まず、ファルコさんが囮役としてケルベロスの気を引き、時間を稼ぐ。

その間、私達はアラクネさんお手製の猛毒を弓矢の鏃に塗りたくり、毒殺の準備を進める。

で、準備が出来次第ファルコさんにケルベロスを誘導してしもらい、至近距離から毒矢を放つ。
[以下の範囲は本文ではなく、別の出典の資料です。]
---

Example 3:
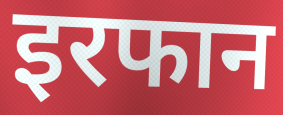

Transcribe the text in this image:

इरफान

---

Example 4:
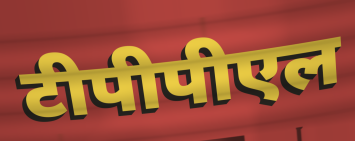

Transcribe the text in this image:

「それにしても、こんな強力な毒どこで手に入れたんですか?市販のものではありませんよね?」


 猛毒の入った小瓶を持ち上げ、アヤさんは不思議そうに首を傾げる。

アスタルテさんも気になるのか、チラリとこちらを見た。


「この毒はウチのパーティーメンバーが作ったものです。まあ、本当に危険な毒薬なので滅多に使いませんけどね」


「なるほど……確かこの毒に侵された生物は、内側からドロドロに溶けて行くんでしたっけ?」


「はい。なので、これは毒と言うより溶解液と言った方がいいかもしれません」


「ここまで精度の高い溶解液を作れるなんて、羨ましいのです〜。私はこっち系の研究、苦手なので〜」


 『スカウトしたいくらいなのです』と語りつつ、アスタルテさんは毒のついた弓矢をじっくり観察する。
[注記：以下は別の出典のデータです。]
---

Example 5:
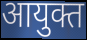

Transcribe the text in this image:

आयुक्तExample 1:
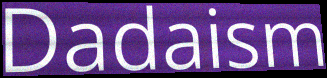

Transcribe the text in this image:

Dadaism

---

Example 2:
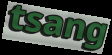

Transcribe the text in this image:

tsang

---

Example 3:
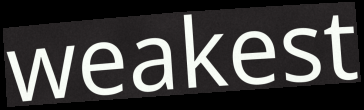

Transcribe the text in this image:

weakest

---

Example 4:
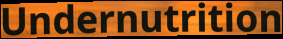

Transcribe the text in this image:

Undernutrition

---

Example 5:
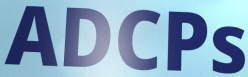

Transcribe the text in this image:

ADCPs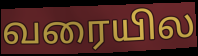
வரையில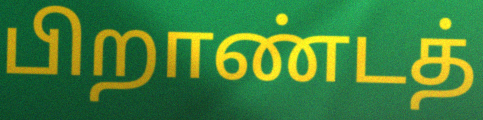
பிறாண்டத்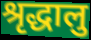
श्रृद्धालु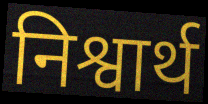
निश्वार्थ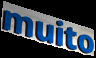
muito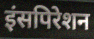
इंसपिरेशनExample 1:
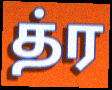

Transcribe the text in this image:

த்ர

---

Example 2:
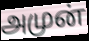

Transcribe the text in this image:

அமுன்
毒耐性がちゃんと機能しているのか、確認しているのだろう。

下手したら、弓矢まで溶けちゃうから。


「準備完了しました。お二人はどうですか?」


「私もいつでも行けます」


「準備万端なのです〜」


 ビシッと親指を立てる二人に、私は小さく頷き顔を上げた。


「────ファルコさん!!準備が整いました!!作戦通りにお願いします!!」


「了解!」


 ケルベロスを足蹴にしてこちらを振り返り、ファルコさんは一直線に向かってきた。

そんな彼に釣られるように、ケルベロスも歩を進める。


 チャンスは一回だけ……。

この機会を逃せば、学習能力の高いフロアボス(ケルベロス)はもう二度と同じ手に引っ掛かってくれないだろう。
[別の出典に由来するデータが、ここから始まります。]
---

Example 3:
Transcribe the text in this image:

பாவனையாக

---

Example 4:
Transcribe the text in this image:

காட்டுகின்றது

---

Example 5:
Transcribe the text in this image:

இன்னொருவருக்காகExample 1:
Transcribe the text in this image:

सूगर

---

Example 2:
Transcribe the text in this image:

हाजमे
 『一発で仕留めるよ』と自分に言い聞かせ、私は小さく深呼吸した。


 狙うは目か口。


「────あとは頼むで!三人とも!」


 低空飛行を心掛けていたファルコさんは、結界に衝突する寸前で真上へ急上昇した。

すると、ケルベロスは勢いよく結界に激突する。

その影響で、私達を守っていた結界はパリンッ!と音を立てて壊れた。

半透明の破片が舞い散る中、私達三人はただ静かに弓を構える。


 なんだか、凄く変な気分……。

弓を使うのは初めてで、緊張している筈なのに……不思議と落ち着いている。

それに何より────


「────失敗する気が全くしない」


 その言葉を合図に、私達は一斉に矢を放った。

ヒュンッと風を切って真っ直ぐ進んでいく毒矢は、三頭それぞれの目や舌に突き刺さる。

と同時に、アラクネさんの毒が牙を向いた。


「うわぁ……これは確かに毒と言うより、溶解液に近いものですね……」


「効力が強いとか、そんな次元の話じゃないのです〜。これは軽くホラーなのですよ〜!」


「トラウマレベルのエグさやなぁ。あと十歳若かったら、チビっとったわぁ!」


 内側からドロドロに溶けていくケルベロスを目の当たりにし、彼らは『うへぇ……』と顔を顰める。


 まあ、初見の方はこうなるよね。

私も最初は『えっ?きもっ!』って思っちゃったし……。


 アイスみたいにドロドロに溶けたケルベロスを前に、私は苦笑する。

────と、ここで『クゥーン』と可愛らしい鳴き声が耳を掠めた。

かと思えば、ケルベロスは光の粒子と化す。


「……何とか無事に終わった」


 勝利を確信し、ようやく肩の荷が降りた私は大きく息を吐く。

その瞬間、固く閉ざされていた白い扉が勢いよく開け放たれた。